▸ **Excerpt to read**:
□ □ □ □ □
Before 2009 arrived our filmmakers lived in a make believe world assuming that with the right kind of hype they could fool all the people all the time. In 2009, over 1,000 movies were released, 95% of which failed the box office test. The industry at Rs.8,900 crore is expected to grow at 9% per annum (CAGR) and touch a figure of Rs.13,700 crore by 2014. According to a Reuters poll, 40% of those surveyed worldwide, go to the cinema often to suspend reality. The figure for India, at 61%, is even higher. So risk and reward both happen to be high. SRK offers a prescription thus for Bollywood’s woes: Learn the screenplay writing technique, visual effects know how, and the discipline and organisation in conducting film business from Hollywood. And this is the clincher, Indian film industry should not abandon its own unique drama – musical format. He adds further that there has to be a substantial investment in research as part of developing a story and converting it into a cinematic experience. Even multiplexers choose a Hindi movie by a clear majority (61%) over Hollywood ventures. 51% audience would prefer watching regional films with subtitles as opposed to world cinema. So while the audience does like the films that break away from the routine fare, it still prefers to watch formula entertainers in swanky multiplexes.

How do you then increase your probability of giving a hit? Embrace marketing.

A word of caution, however: Marketing is not mere promotion; promotion is one small component of overall marketing strategy. Thus there was this Tamil movie Chithiram Pesuthadi made on a modest budget of Rs.1.25 crore with debut stars. It bombed badly on the box office. Was relaunched with Rs.1 crore spent on promotion (mainly on the basis of a song) and it became a huge success. Telugu film industry, the second largest in India, makes sure that glamour overrides substance. While during the 1980s, Sridevi, Jaya Prada, and Jayasudha ruled with well defined meaty roles, post 2000, the success formula is: bare is here. Shriya, Ileana, and others have made vamps superfluous, since even a Mumaith Khan would fail to match them curve for curve for creating the desired sizzle on the screen. Tamil moviedom has travelled a long distance from the likes of Suhasini, Radhika, or Saritha to Namithas of the new decade who don’t mind playing the bimbo. Women are merely used as props in these movies since commercial considerations and one hundred percent hero centric scripts demand that.
□ □ □ □ □
▸ **Data extract**:
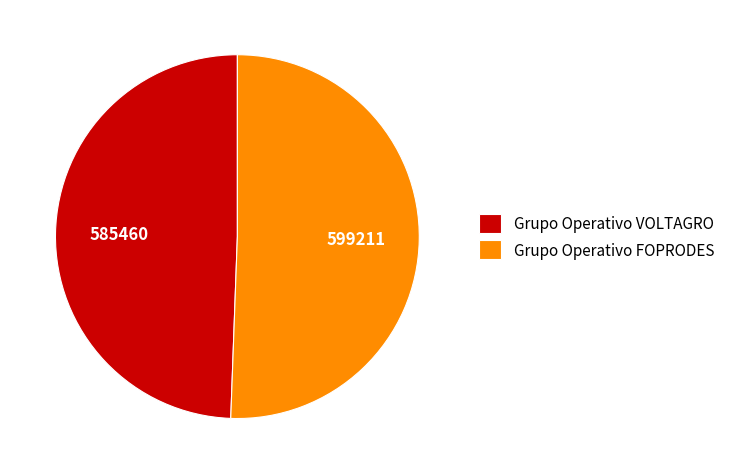

How many segments does this pie chart have?

2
□ □ □ □ □
▸ **Instructions**:
A. Please answer these from the piece on the Indian film industry:
(i) Roughly how many movies were released in 2009, and what share of them failed the box office test?
(ii) In the Reuters poll, what percentage of those surveyed in India go to the cinema often to suspend reality?
(iii) How much was spent on promotion when Chithiram Pesuthadi was relaunched?
B. Extend the piece on the Indian film industry, starting after its last sentence.

▸ **Answers below**:
A.
(i) Over 1,000 movies; 95% of them failed.
(ii) 61%.
(iii) Rs.1 crore.

B.
But consumer oriented marketing is invoked when, say, we realise that during the past decade, and especially since 9/11, Hollywood has consciously tilted towards churning out fantasy films. Americans perhaps wish to wipe out their bad memories of terrorist attacks, wars, and economic calamity. So spaceships and hobbits are preferred to personal turmoil or the Middle East. Who, afterall, wants to go to the cinema hall to confront unsightly situations? Sorcerers, vampires, robots and aliens are more comforting. During 2010 movies like Day Breakers and Legion have continued with the fantasy genre. Since September 11, 2001, there have been only three reality-based dramatic hits in America!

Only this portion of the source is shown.